In August, Tammaro found out along with the rest of the community that Homes for the Homeless had made an arrangement with city hall to move migrants into Island Shores.
The facility was one of 200 buildings converted into emergency shelters to house some of the 130,000 migrants that landed in New York City after crossing the southern border since October 2022.
The influx of asylum seekers has stretched the city's budget and many of its services to their limits, with Mayor Eric Adams saying they are in "a desperate environment" during his trip to Mexico in October. And with 10,000 new refugees entering the city each month, he said there is "no end" in sight.
In September, 15 asylum-seeking families moved into the Island Shores.
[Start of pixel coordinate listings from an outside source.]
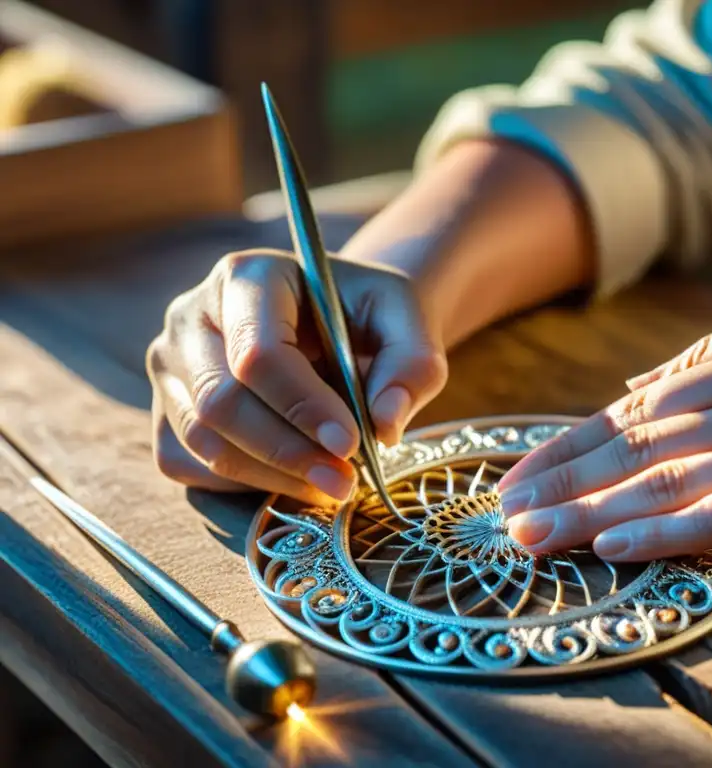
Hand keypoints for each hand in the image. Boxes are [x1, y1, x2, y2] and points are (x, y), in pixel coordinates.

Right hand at [147, 249, 446, 504]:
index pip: (258, 353)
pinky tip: (291, 477)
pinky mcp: (166, 407)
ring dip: (270, 476)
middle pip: (221, 402)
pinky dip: (240, 482)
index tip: (351, 444)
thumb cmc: (366, 314)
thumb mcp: (407, 319)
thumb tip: (385, 424)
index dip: (303, 406)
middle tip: (344, 482)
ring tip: (330, 485)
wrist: (336, 319)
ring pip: (202, 439)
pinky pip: (186, 462)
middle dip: (287, 453)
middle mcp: (192, 314)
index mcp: (248, 276)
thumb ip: (411, 364)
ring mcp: (170, 363)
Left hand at [497, 294, 711, 559]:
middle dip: (565, 478)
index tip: (520, 471)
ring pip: (675, 476)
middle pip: (648, 436)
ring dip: (594, 511)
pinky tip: (612, 547)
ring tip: (533, 538)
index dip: (575, 438)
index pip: (647, 398)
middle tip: (504, 511)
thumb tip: (632, 395)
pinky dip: (667, 530)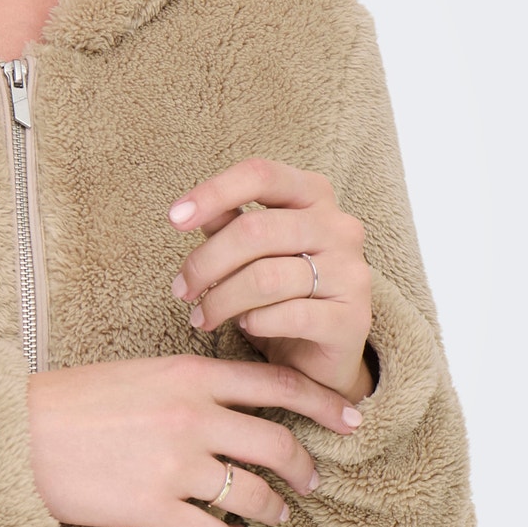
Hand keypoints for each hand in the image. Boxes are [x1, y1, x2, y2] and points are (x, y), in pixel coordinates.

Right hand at [27, 353, 362, 526]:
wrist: (15, 435)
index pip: (277, 384)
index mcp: (189, 375)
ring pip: (255, 494)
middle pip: (279, 443)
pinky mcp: (152, 510)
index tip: (352, 418)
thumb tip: (234, 404)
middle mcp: (192, 418)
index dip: (323, 402)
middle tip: (313, 478)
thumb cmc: (71, 401)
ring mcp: (175, 466)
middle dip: (306, 465)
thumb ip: (190, 384)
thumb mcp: (138, 373)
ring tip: (277, 513)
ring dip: (274, 508)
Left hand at [167, 158, 374, 403]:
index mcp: (314, 196)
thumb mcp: (251, 252)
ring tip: (202, 317)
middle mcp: (339, 228)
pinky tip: (247, 327)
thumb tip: (188, 212)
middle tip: (181, 290)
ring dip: (221, 300)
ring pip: (266, 277)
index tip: (174, 219)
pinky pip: (291, 315)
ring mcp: (351, 273)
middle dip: (205, 263)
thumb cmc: (282, 292)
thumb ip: (227, 224)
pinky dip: (256, 322)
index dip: (213, 192)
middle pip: (255, 229)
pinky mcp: (353, 319)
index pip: (261, 174)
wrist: (324, 351)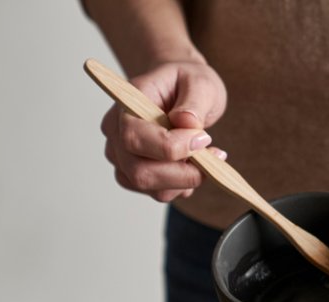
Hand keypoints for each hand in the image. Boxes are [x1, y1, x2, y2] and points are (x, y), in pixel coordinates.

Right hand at [100, 60, 227, 202]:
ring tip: (205, 158)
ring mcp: (122, 156)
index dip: (171, 148)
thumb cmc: (186, 82)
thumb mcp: (200, 82)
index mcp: (126, 104)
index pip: (135, 138)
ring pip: (150, 187)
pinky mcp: (134, 174)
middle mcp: (116, 132)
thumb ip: (194, 101)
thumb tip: (187, 123)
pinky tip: (192, 166)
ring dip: (184, 181)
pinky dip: (181, 186)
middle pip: (139, 172)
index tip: (204, 140)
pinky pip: (157, 192)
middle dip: (182, 173)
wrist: (180, 89)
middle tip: (212, 157)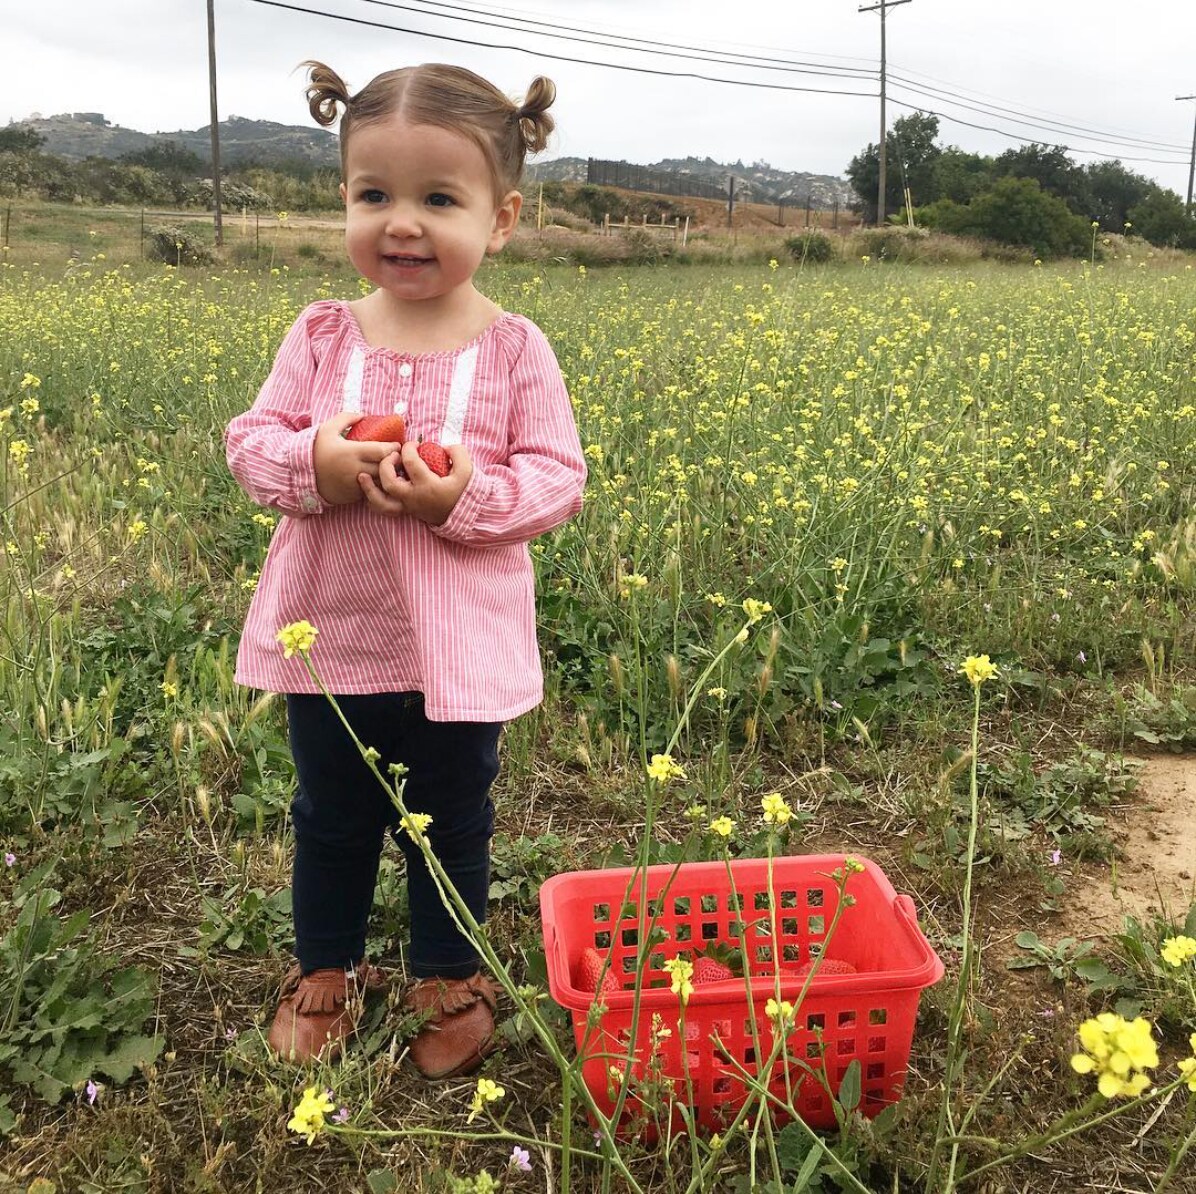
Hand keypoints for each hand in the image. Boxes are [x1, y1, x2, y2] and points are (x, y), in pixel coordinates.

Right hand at [313, 413, 402, 504]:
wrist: (299, 473)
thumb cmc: (315, 449)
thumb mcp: (327, 428)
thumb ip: (346, 418)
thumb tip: (364, 415)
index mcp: (351, 452)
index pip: (382, 452)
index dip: (393, 448)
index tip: (396, 445)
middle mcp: (355, 470)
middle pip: (385, 469)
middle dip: (395, 463)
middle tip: (397, 457)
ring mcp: (354, 485)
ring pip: (380, 483)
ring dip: (388, 476)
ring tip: (390, 469)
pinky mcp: (352, 496)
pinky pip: (371, 492)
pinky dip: (376, 486)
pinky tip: (377, 479)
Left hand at [359, 441, 473, 524]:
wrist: (464, 515)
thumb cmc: (463, 491)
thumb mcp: (467, 470)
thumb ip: (457, 453)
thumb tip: (443, 446)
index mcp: (428, 485)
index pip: (410, 462)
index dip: (409, 447)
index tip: (413, 444)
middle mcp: (414, 497)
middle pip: (389, 481)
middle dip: (386, 464)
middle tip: (394, 455)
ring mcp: (407, 506)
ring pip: (380, 501)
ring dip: (369, 488)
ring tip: (363, 475)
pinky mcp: (405, 510)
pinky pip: (383, 509)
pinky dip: (373, 499)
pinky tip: (369, 488)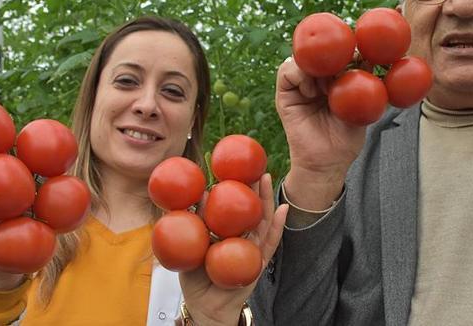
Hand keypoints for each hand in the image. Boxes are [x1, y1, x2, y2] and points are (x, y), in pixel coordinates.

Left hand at [178, 173, 287, 325]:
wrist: (205, 308)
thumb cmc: (196, 280)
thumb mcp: (188, 248)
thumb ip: (192, 224)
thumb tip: (195, 195)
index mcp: (224, 233)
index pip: (231, 206)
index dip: (235, 187)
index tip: (235, 167)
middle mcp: (240, 237)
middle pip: (251, 208)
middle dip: (254, 186)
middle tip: (255, 165)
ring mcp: (252, 248)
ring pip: (263, 219)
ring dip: (267, 198)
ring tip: (267, 178)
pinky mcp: (260, 261)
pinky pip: (271, 242)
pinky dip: (278, 226)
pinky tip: (284, 210)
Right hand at [276, 57, 365, 209]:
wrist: (327, 163)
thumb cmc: (345, 139)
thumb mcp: (360, 108)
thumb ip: (363, 85)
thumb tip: (368, 60)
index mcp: (335, 79)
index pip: (337, 53)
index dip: (346, 48)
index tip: (358, 53)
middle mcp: (316, 78)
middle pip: (319, 52)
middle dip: (332, 53)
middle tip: (343, 63)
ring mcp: (300, 85)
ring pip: (302, 58)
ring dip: (316, 65)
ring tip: (327, 86)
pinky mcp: (285, 94)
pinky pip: (286, 71)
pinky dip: (299, 74)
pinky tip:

As the news spread, hundreds of protesters gathered outside the facility, and 10 people were arrested for trying to block a bus with migrants from reaching the building, according to law enforcement.
"I don't understand it at all. It's not fair to anybody," Annunziata said. "These migrants, they're getting everything. They're getting everything and I can't get nothing for [Tammaro]. It angers me."
She said she’s struggled to get help for her father. His insurance rejected any long-term request for care.
"I can’t even get him an aide. I only could get him an aide for 30 days and then they cancel it," Annunziata told Fox News. "So what, he has to pay for it then?"
"Meanwhile, [migrants] get everything. And he's not entitled to anything," she added
After the "horrible experience," Tammaro has settled with his daughter, only a few minutes away from his old home, which is now called the Midland Beach Migrant Center.
"I felt bitter at the beginning," Tammaro told Fox News. "But I'm satisfied where I am now."
"I was satisfied where I was until they threw me out," he added. "But making the best of a bad situation, that's what we're doing."
Annunziata remains angry about how her father was treated.
"They're worried about the migrants more than they're worried about the U.S. citizens," she said.
Homes for the Homeless declined to comment.